> What the task requires:
Give the number of lines in the data that hold the word "programación", and nothing else.

[Excerpts from a dataset]
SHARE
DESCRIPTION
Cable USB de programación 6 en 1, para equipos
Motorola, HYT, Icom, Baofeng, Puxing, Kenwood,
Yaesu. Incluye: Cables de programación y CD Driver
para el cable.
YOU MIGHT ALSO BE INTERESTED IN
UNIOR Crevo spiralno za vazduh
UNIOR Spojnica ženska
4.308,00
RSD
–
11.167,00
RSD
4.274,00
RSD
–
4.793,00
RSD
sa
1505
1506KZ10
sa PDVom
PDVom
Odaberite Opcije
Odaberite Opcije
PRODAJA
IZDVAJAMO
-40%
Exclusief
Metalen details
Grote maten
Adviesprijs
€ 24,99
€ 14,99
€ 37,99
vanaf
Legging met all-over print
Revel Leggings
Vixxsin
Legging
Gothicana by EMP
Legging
...
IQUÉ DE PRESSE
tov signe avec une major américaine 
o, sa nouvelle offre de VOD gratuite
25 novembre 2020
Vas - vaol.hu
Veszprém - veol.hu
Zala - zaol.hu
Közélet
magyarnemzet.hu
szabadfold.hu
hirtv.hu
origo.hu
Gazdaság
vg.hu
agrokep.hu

> Your solution:
2